**WHAT IS EXPECTED**. Retype, word for word, the stretch of the trigonometry thread below from "you can just" through "opposite and hypotenuse...".

Question

Does anyone have the time to check about 5-7 problems for me? I already have my answers. This is new material (sin/cos/tan) and I would like to make sure I am doing it right. Thank you ! I will post the first 2 questions below!

Answer 1

I circled my answers

Answer 2

good job

Answer 3

I hope you haven't solve these questions using calculator.

Answer 4

10*cos(36)


18*sin(35)

Answer 5

Did i get it wrong?! :(

Answer 6

look good to me, just practice setting up the cos(a) and sin(a) ratios

Answer 7

You aren't wrong.

Answer 8

tangent uses the sides...

inverse tangent of that ratio ..

Answer 9

and use cosine for the last

Answer 10

Dan, is that for the next set i put (26 & 27) or the first set (21-22)?

Answer 11

all look good... what are you unsure about?

Answer 12

Trigonometry is just new to me, so I am having you all check my answers to make sure my mind is on the right track

how about this, I got B for #28 >

Answer 13

ok, for 28, what did you do

Answer 14

you can just type the thought process if you want

Answer 15

For 28, I am given the hypotenuse and opposite so I used sin. method
8/14 (opp/hyp) = 0.571
the I did sin^-1 (0.571)= 34.8 (and then I have to round up to 35)

Answer 16

right, after a few practice, using sin, cos, tan, just becomes like a pattern, look opposite side and hyp for sin, not really thinking opposite and hypotenuse...

Answer 17

29. B
30. B

these are the last 2 I need check, you know, just for assuring purposes lol

Answer 18

Sorry I had so many questinos, I am just very prone to making simple mistakes and getting things wrong, even when I knw how to do it xD

Answer 19

inverse tangent, and inverse sin of those ratios

Answer 20

here, some examples

Answer 21

here is a reference sheet for things

Answer 22

Alrighty Thank you for checking them!!

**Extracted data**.
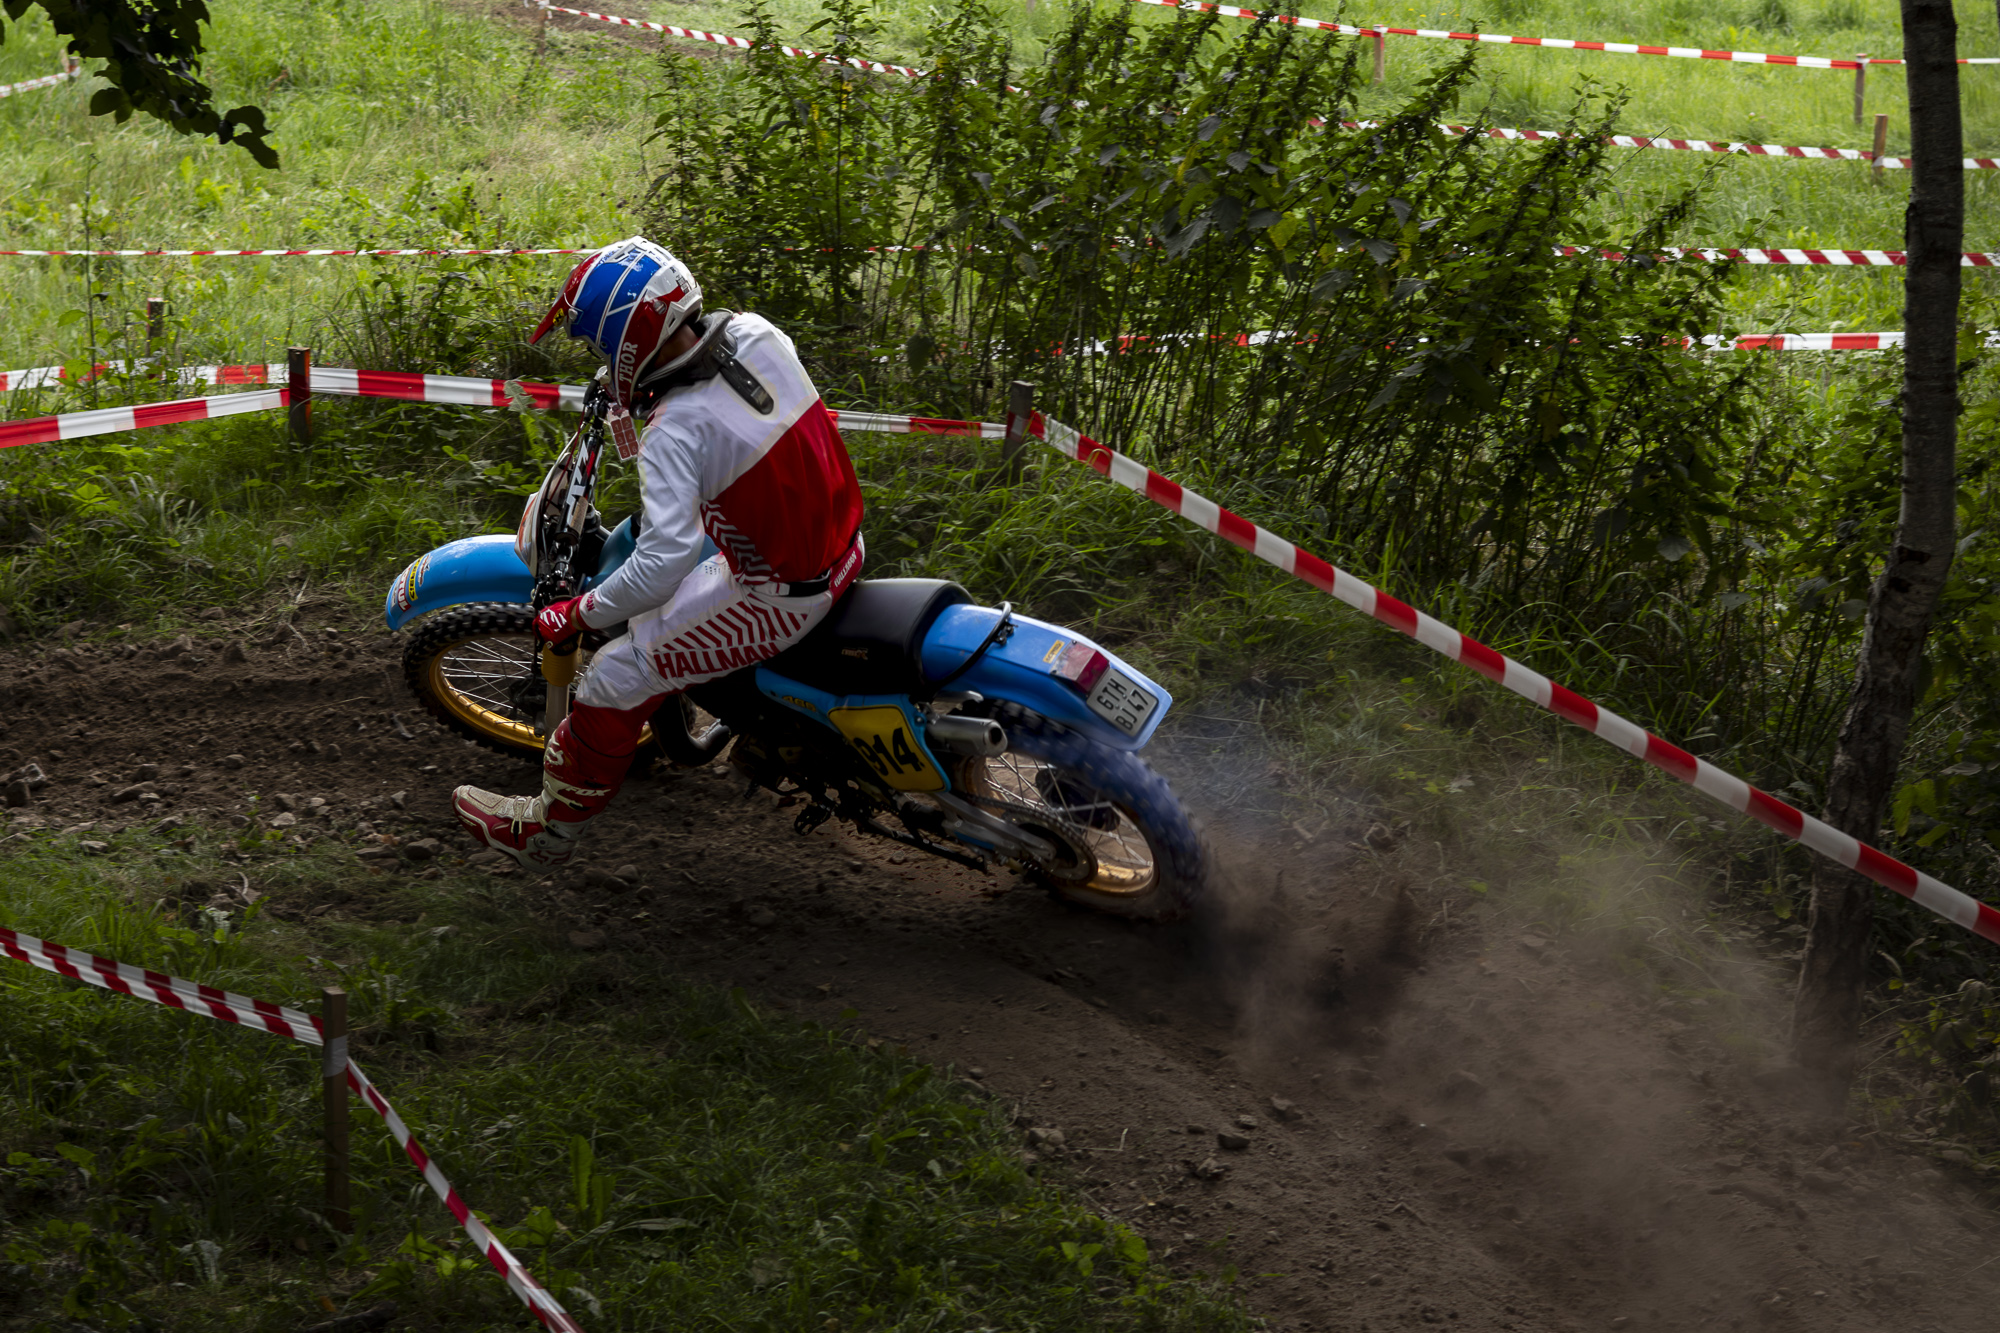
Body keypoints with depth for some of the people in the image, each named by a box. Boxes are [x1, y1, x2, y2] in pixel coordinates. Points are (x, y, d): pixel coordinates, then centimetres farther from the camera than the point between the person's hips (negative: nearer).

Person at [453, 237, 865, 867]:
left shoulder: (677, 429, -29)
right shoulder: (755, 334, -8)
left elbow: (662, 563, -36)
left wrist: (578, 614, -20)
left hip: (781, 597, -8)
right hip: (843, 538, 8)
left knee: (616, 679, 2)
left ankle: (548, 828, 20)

**RESPONSE TO THIS TASK**.
you can just type the thought process if you want

Answer 15

For 28, I am given the hypotenuse and opposite so I used sin. method
8/14 (opp/hyp) = 0.571
the I did sin^-1 (0.571)= 34.8 (and then I have to round up to 35)

Answer 16

right, after a few practice, using sin, cos, tan, just becomes like a pattern, look opposite side and hyp for sin, not really thinking opposite and hypotenuse...